Welcome witches and warlocks,
Today I will be reviewing the period horror feature TRENCH 11 by writer/director Leo Scherman. To best describe the story, I will turn to the IMDB plot summary:
"In the final days of WWI a shell-shocked soldier must lead a mission deep beneath the trenches to stop a German plot that could turn the tide of the war."
We start in a narrow, poorly lit room with two soldiers whispering; the moment is tense. There is a real sense of claustrophobia as their faces seem to be illuminated only by a simple cigarette lighter with the darkness encroaching all around. There is little dialogue, little context, but plenty of urgency as they make their move within the tight tunnels. Within moments, everything is plunged into darkness.
I will admit, I was pretty hesitant about this film as it is rare to find a period piece that can also function equally as a horror tale. This opening allayed a lot of my fears from a production standpoint, but I was not entirely convinced just yet. There is a delicate balancing act one must maintain to truly do justice to both the war and horror genre, so I sat waiting to see if this script had the chops to pull off this especially hard magic trick.
About a half an hour in, I began to relax because it became clear that they were not going to just serve one genre over the other. The writers had well fleshed out interactions between our military unit, a top secret mission that they were pressed into service to accomplish, and a mysterious goal that might or might not spell the world’s doom all wrapped up into one tidy package. Add some German soldiers intent upon destroying evidence to the mix and we have a scenario that can nicely play to the strengths of both types of movies.
Of course, things are propelled along by the excellent production values that really emphasize the period setting. As we follow the team of soldiers through the trenches, the lighting is dim making it hard to see where the danger might be coming from. When the enemy begins to rear its ugly head, the effects are all done practically, which adds a real world urgency to the proceedings.
One big thing of note is how the evil is portrayed. Through just a handful of scenes we see the horror of this thing that they are dealing with, but they are not constantly pursued by this opponent. By keeping the adversary always there, but not always attacking the tension is heightened because we are never certain when it could come out from the shadows. It also serves as a way to balance this piece out because the times when the thing is not on screen are loaded with character moments or war time tropes that keep this picture from devolving into a creature feature with a historical backdrop.

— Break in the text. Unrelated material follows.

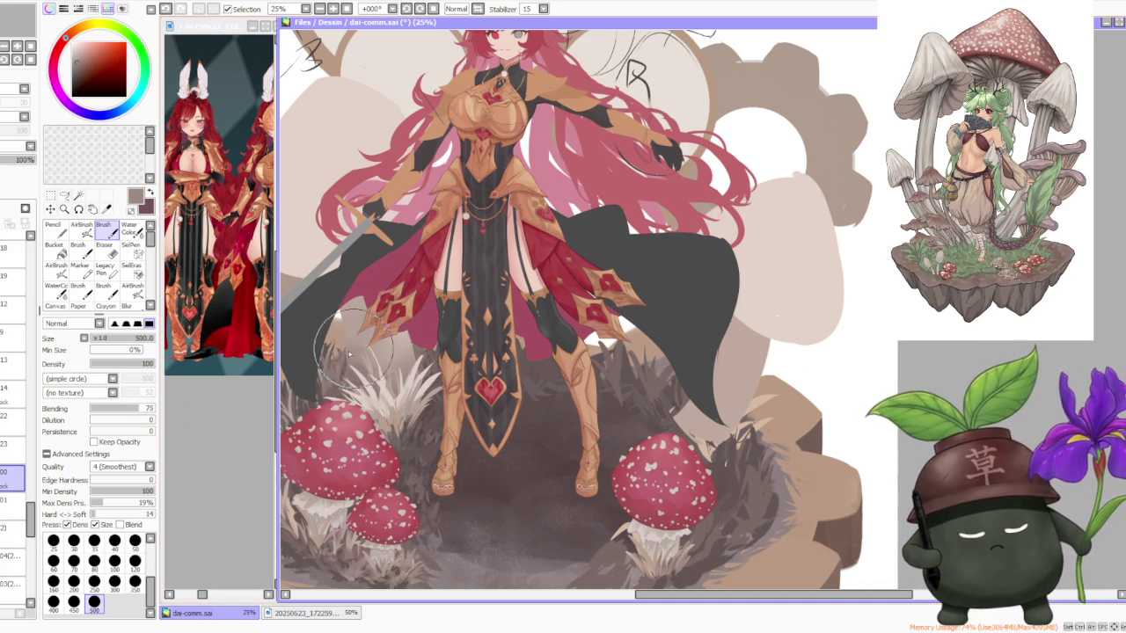
pyautogui.keyDown('alt'); pyautogui.click(392, 328); pyautogui.keyUp('alt')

These character moments are really sold by the actors in this feature. While some of these moments are a bit stereotypical, they are sold with such sincerity that it is hard not to think of them as believable. While I thought the cast had great chemistry with one another throughout, there are some scenes after our lead military party meets the Germans that were truly fascinating to behold. The three lead actors turned in such solid work that I was actually a little sad that I was only allowed to spend about ninety minutes watching them in action.

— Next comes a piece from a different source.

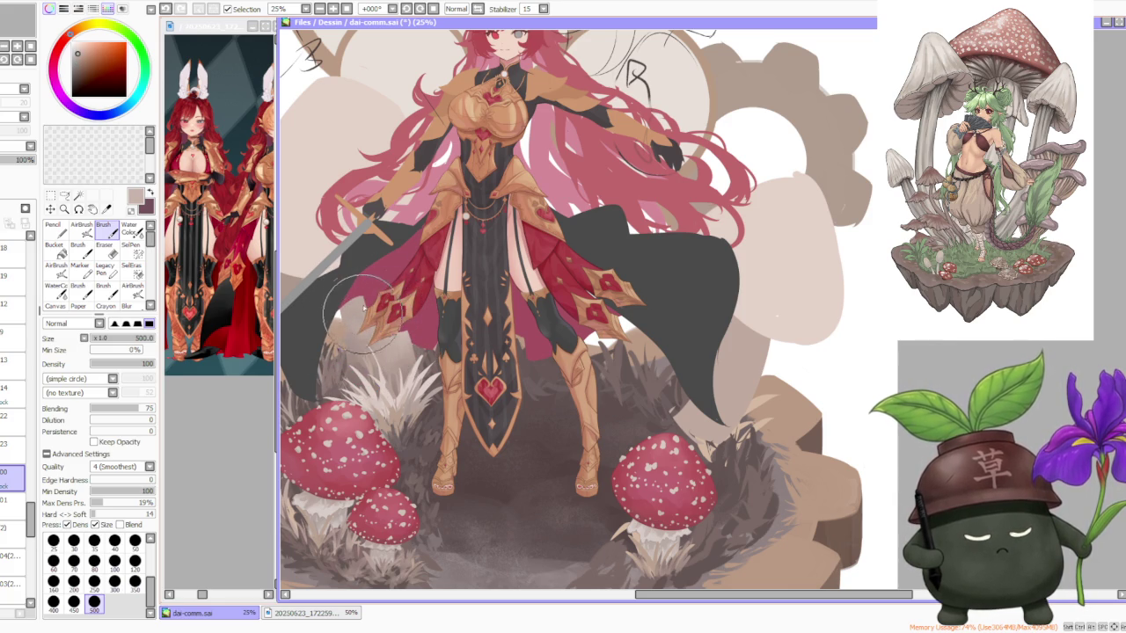
pyautogui.keyDown('alt'); pyautogui.click(391, 365); pyautogui.keyUp('alt')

Now I realize that I can be a bit of a snob when it comes to musical scores, but I actually enjoyed the soundtrack for this film. This might come as a surprise to those who have seen this movie because the music was anachronistic to the time period. Instead of the plucks of strings or plunks of piano keys backing up the action, we are treated to a primarily synthesized sound that might take some out of the moment. For me, it worked because it kept the tension and forward motion going throughout the short runtime.
If I had to make one suggestion, it would be that there is one small scene that interrupts the action at hand. Early on as our troops are exploring the trench they come across a swath of dead German bodies lying under a tarp. It was a suspenseful moment that was undercut by a scene change to three German officials discussing what was to be done with the thing in the trench. While one could look at this as necessary information, its placement stalled the rising sense of dread and most of what was said was hinted at or repeated later in the picture. This certainly was not a big enough deal to ruin the experience, but I feel like the scene should have either been moved elsewhere or cut entirely.
All in all, this was a tense piece that managed to blend the war and horror movie genres perfectly. The stellar production values were backed up by some star making performances making this a must see. Fans of movies like John Carpenter’s The Thing (1982) or more warlike fare such as The Great Raid (2005) will find this one hard to pass up.